Escribe Antonio Escohotado —él sabrá por qué— que «despreciar el principio de continuidad se paga con dogmatismo» (2008, p. 20).
Igualmente, sin dar ninguna razón, podríamos sostener lo contrario: despreciar el principio de discontinuidad se paga con dogmatismo. Concretamente con el dogma anticomunista que liga las ideas evangélicas con las marxistas, por ejemplo. Este no diferenciar lo que en sí es diferente es el método de Antonio Escohotado. Así, por arte de birlibirloque, el comunismo se convierte en pobrismo, en milenarismo, en un ajuste de cuentas; Marx es un ebionita, lo que sea. Aplicando el principio de continuidad da igual ocho que ochenta.
Antonio Escohotado cree que lo contrario del principio de continuidad por él postulado es el mero azar. Si no hay un principio de continuidad, será puro azar que la lógica de no sé qué integristas sea la misma que la de no sé qué comisarios políticos ateos (p. 26).
Da por supuesto, en primer lugar, que sea la misma lógica (hay una suerte de visión ahistórica de la historia en Escohotado). Es decir, presupone aquello que debería demostrar. En segundo lugar, que haya discontinuidad, que el comunismo del siglo XX no tenga nada que ver con el supuesto comunismo cristiano o platónico, no significa que dichos fenómenos no puedan coincidir en algunos aspectos, sin que la coincidencia se deba a que todos pertenecen a una misteriosa sustancia inalterable que atraviesa los siglos y los milenios.

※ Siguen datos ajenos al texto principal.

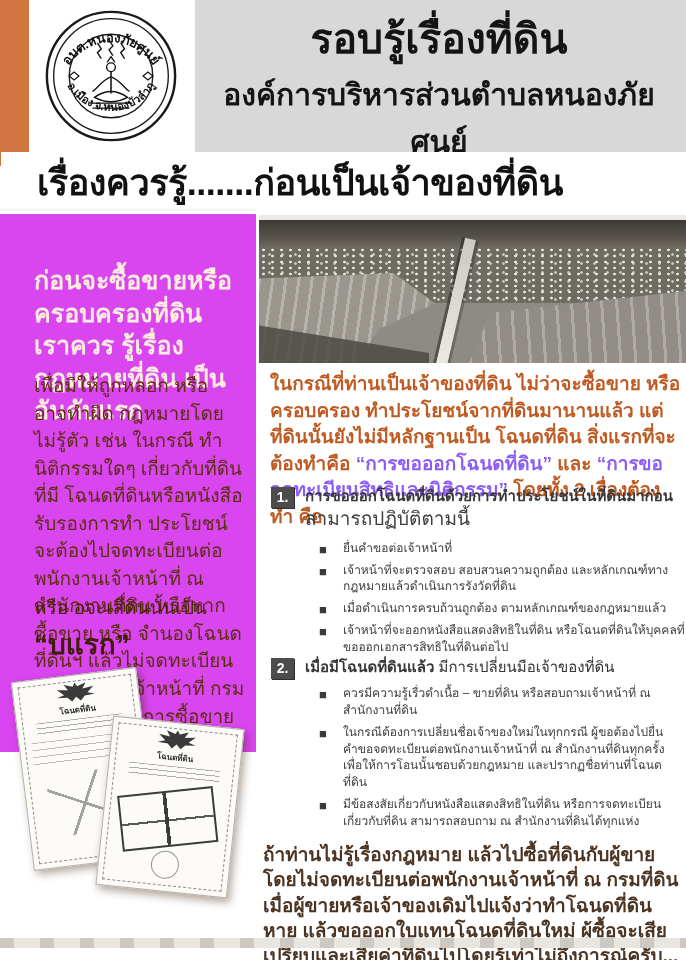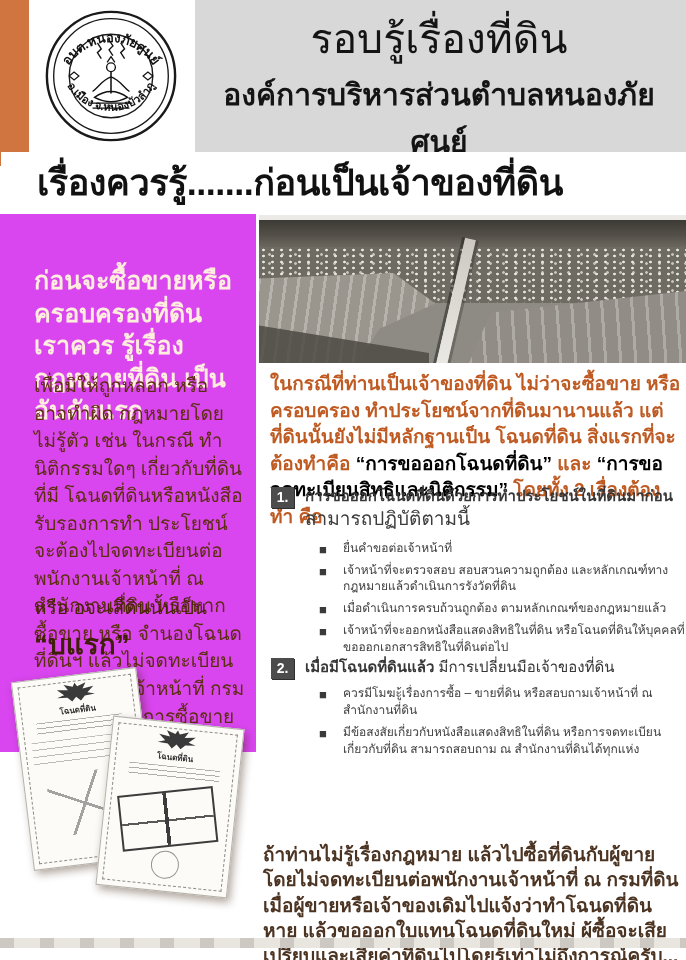"รอบรู้เรื่องที่ดิน" .main-title { font-weight: normal -> bold }
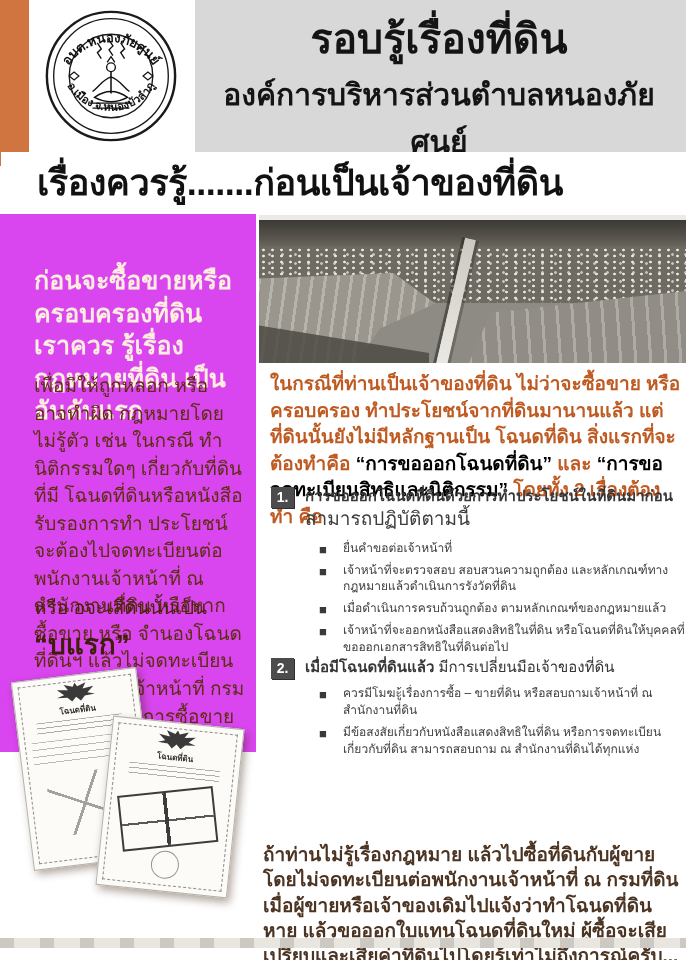"“การขอออกโฉนดที่ดิน”" .intro b { color: #000000 -> #8b5cf6 }
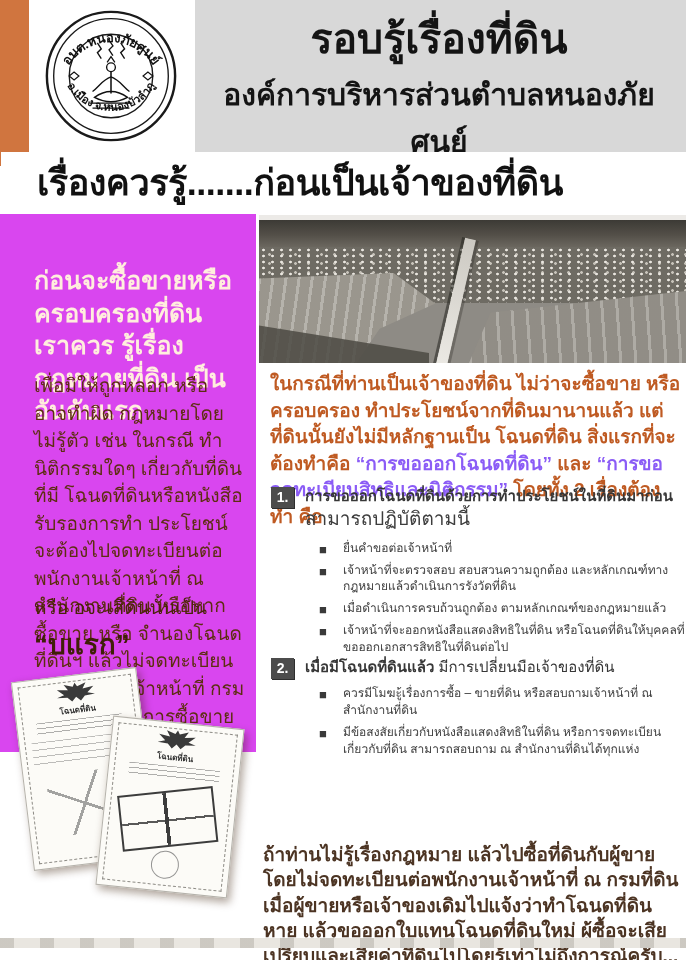"ควรมีโมฆะู้เรื่องการซื้อ – ขายที่ดิน" li { text: ควรมีโมฆะู้เรื่องการซื้อ -> ควรมีความรู้เรื่วดำเนื้อ }
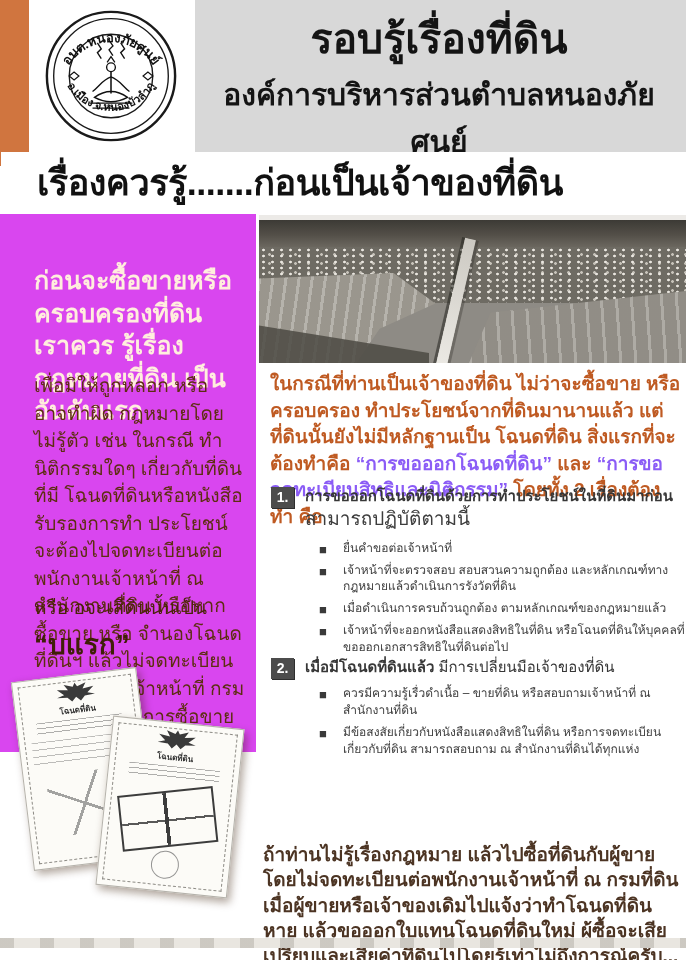"ในกรณีต้องการเปลี่ยนชื่อเจ้าของใหม่ในทุก" li { html: none -> <li>ในกรณีต้องการเปลี่ยนชื่อเจ้าของใหม่ในทุกกรณี ผู้ขอต้องไปยื่นคำขอจดทะเบียนต่อพนักงานเจ้าหน้าที่ ณ สำนักงานที่ดินทุกครั้ง เพื่อให้การโอนนั้นชอบด้วยกฎหมาย และปรากฏชื่อท่านที่โฉนดที่ดิน</li> }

Esta Gran Continuidad, este Autodespliegue de la Idea Comunista, parece una «distorsión retrospectiva». Porque los análisis de Marx sobre el Capital son, como bien dijo Felipe Martínez Marzoa, descripciones específicas de la sociedad moderna, de aquella sociedad en la que impera el modo de producción capitalista, y de ninguna otra.